RNW Press Review, Wednesday 28 May 2008
Catch the news in brief from the roundup of today’s press from Radio Netherlands.28 May 2008
Herfkens expresses amazement by current furore.
De Volkskrant today leads with the continuing saga of Eveline Herfkens, the former Dutch Development Co-operation minister. She received USD 280,000 in Dutch subsidies for her apartment in New York when she went to work for the United Nations. The payment was in breach of UN rules.
Foreign Minister Maxime Verhagen is threatening legal action to get Herfkens to pay the money back and says she should have known she was not entitled to the payments, citing a UN report on the case.
Herfkens, however, tells the paper: "I did break the UN's rules, but unintentionally and acting in good faith. It's a matter for me and the UN."
In an interview, she goes on to say she is "amazed" by the current furore and describes the campaign to get her to pay the money back as "character assassination". However, she confides to the paper that "if it doesn't go well, I'll pay".

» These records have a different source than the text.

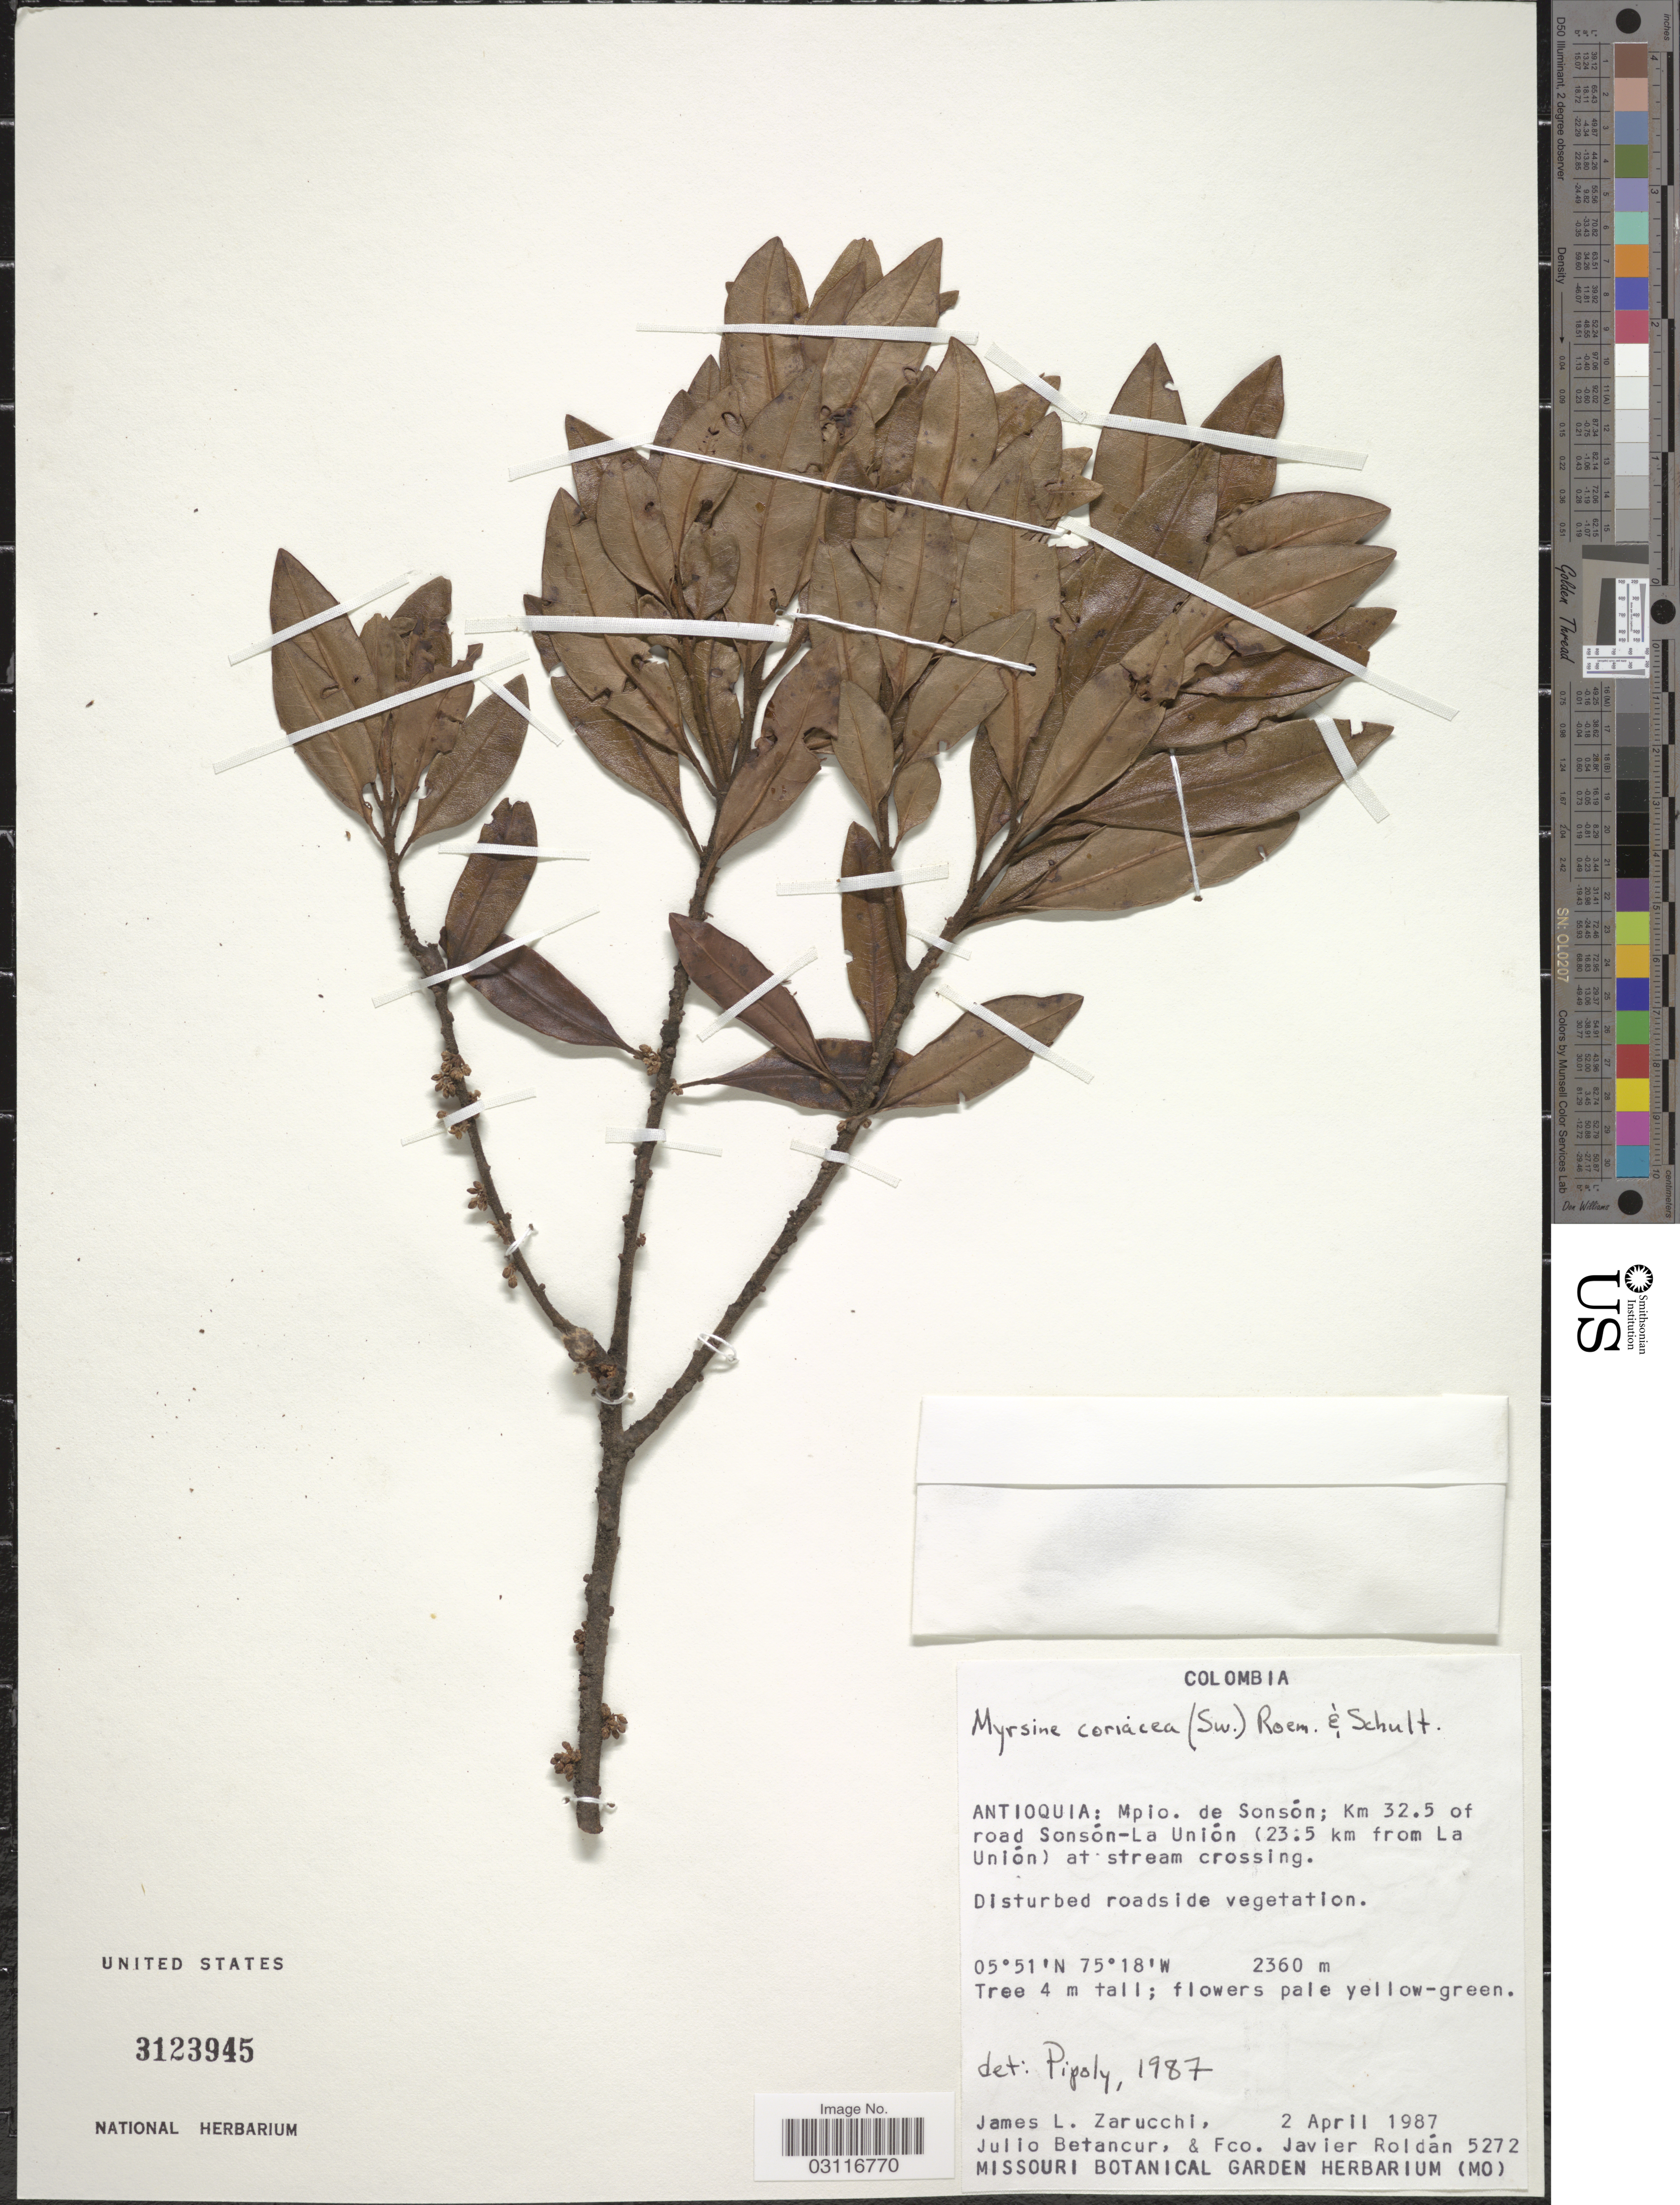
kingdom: Plantae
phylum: Tracheophyta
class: Magnoliopsida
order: Ericales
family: Primulaceae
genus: Myrsine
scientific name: Myrsine coriacea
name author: (Sw.) R. Br. ex Roem. & Schult.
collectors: J. L. Zarucchi, J. Betancur & F. J. Roldán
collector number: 5272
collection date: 1987-04-02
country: Colombia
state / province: Antioquia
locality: Mpio. de Sonsón; Km 32.5 of road Sonsón-La Unión (23.5 km from La Unión) at stream crossing.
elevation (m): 2360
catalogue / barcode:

De Telegraaf tells us that Herfkens has admitted being careless and that MPs want her to cough up. The paper also says that the foreign office may agree to a settlement in which she returns at least some of the money. However, it goes on to quote one Socialist Party MP as arguing that "ordinary citizens aren't offered settlements in comparable situations".
Fees for mortgages drop
NRC Handelsblad reports that notary's fees for arranging mortgages have been dropping steadily since 1999 when the law was changed to allow market forces to regulate the profession.
Notaries' services around business and family practice and for the writing of wills and contracts have, on the other hand, continued to become more expensive.
An academic tells us that competition has meant that the quality of service has improved.
"Notaries have realised they have to be client-friendly," he says. However, despite brushing up their image, their fees for real estate work, which represents 70 percent of their income, have gone down. "Notaries have become more vulnerable in this field because large concerns can dictate conditions," he explains.
Milk price way too low
Trouw's front-page photo shows three young men waving flags while sitting on a muck-spreader which is spewing milk over a field. At first glance, you might think the picture illustrates the beginning of European Football Championships madness, but they are apparently protesting at the low price of milk.
This has led the Dutch Dairy Board to advise farmers to destroy their milk. The idea is to force the price up by halting deliveries to factories.
Late in 2007, the price peaked at just under EUR 0.50 cents per litre but has since fallen to around EUR 0.35 cents.
The farmers say today's price fails to cover recent rises in production costs, partly due to hikes in the price of diesel fuel. An agricultural sector spokesman, however, says destroying milk gives the wrong signal and "will not be understood, especially in this time of high food prices, when nearly one billion people regularly have too little to eat".
Work longer, Dutch people
The AD's front page is largely given up to reporting Employment Minister Piet Hein Donner's plans to encourage people to stay in work beyond the present retirement age of 65.
He believes that our working lives must be lengthened to deal with demographic changes whereby a shrinking workforce will no longer be able to pay for a growing pensions bill.
"The exodus of elderly workers will only really begin in 2010. The inflow of young people will not be able to keep up with it," he tells us.
His plans include allowing companies to sack over-65-year-olds who become sick. They would then immediately begin collecting their pensions. People above retirement age would also be the first to be laid off during large-scale redundancies.
Computer problem leads to tax blunders
"Taxman's blunders" fumes De Telegraaf's headline. Apparently, thousands of tax payers have had either a pleasant surprise or a nasty shock after reading their tax demands.
A computer problem has resulted in people receiving thousands of euros too much or too little in mortgage allowances.
The paper reminds its mass readership that the Dutch audit office and MPs have both recently read the tax service the riot act on its impressively large list of blunders.
A spokeswoman from the tax office is at a loss: "We ourselves don't yet know what caused this error," she explains.